The pyridine-based PNN Ru complex 1 (FIG. 1A) efficiently catalyzes the dehydrogenative coupling of alcohols to form esters (Zhang 2005, Zhang 2007 and Milstein), the hydrogenation of esters to alcohols under mild conditions (Zhang 2006 and Milstein) and the coupling of alcohols and amines to form amides and H2 (Gunanathan 2007 and Milstein). The PNP complex 2 (FIG. 1A) is an efficient catalyst for the dehydrogenative coupling of alcohols and amines to form imines (Gnanaprakasam 2010 and Milstein). Complex 1 is also effective in N—H activation (Khaskin et al.) and in the unique light induced splitting of water to H2 and O2 (Kohl et al.).
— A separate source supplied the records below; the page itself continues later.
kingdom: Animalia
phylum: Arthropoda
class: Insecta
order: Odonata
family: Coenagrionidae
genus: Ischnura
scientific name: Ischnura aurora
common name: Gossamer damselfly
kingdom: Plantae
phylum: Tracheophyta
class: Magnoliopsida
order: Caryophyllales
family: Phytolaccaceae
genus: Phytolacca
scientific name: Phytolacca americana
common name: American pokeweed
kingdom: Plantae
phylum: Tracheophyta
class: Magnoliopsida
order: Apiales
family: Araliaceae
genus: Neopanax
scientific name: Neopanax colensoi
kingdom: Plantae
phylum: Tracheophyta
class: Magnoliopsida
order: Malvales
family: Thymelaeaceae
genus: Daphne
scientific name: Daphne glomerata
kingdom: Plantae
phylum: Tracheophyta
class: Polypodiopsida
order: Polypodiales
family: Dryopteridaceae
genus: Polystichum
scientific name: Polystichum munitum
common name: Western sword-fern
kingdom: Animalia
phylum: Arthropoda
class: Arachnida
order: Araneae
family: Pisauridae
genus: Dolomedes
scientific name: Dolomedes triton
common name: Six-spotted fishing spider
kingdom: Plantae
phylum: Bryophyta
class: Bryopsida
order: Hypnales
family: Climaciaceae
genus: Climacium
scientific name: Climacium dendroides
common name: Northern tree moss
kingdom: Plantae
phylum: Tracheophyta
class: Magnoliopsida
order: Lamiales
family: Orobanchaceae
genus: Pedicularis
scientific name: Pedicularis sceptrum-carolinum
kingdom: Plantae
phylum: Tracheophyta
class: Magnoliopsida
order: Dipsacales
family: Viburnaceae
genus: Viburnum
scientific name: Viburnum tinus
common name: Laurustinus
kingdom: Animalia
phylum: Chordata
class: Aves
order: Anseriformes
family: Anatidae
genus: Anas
US patent publication no. US 2009/0112005, to some of the inventors of the present invention, describes methods for preparing amides, by reacting a primary amine and a primary alcohol in the presence of Ruthenium complexes, to generate the amide compound and molecular hydrogen.
PCT patent publication no. WO 2010/018570, to some of the inventors of the present invention, describes methods for preparing primary amines from alcohols and ammonia in the presence of Ruthenium complexes, to generate the amine and water.
Zeng et al., published after the priority date of the present application, describes a process for preparation of polyamides via catalytic dehydrogenation of diols and diamines using PNN pincer ruthenium complexes.
Given the widespread importance of amines, alcohols, amides and esters in biochemical and chemical systems, efficient syntheses that avoid the shortcomings of prior art processes are highly desirable.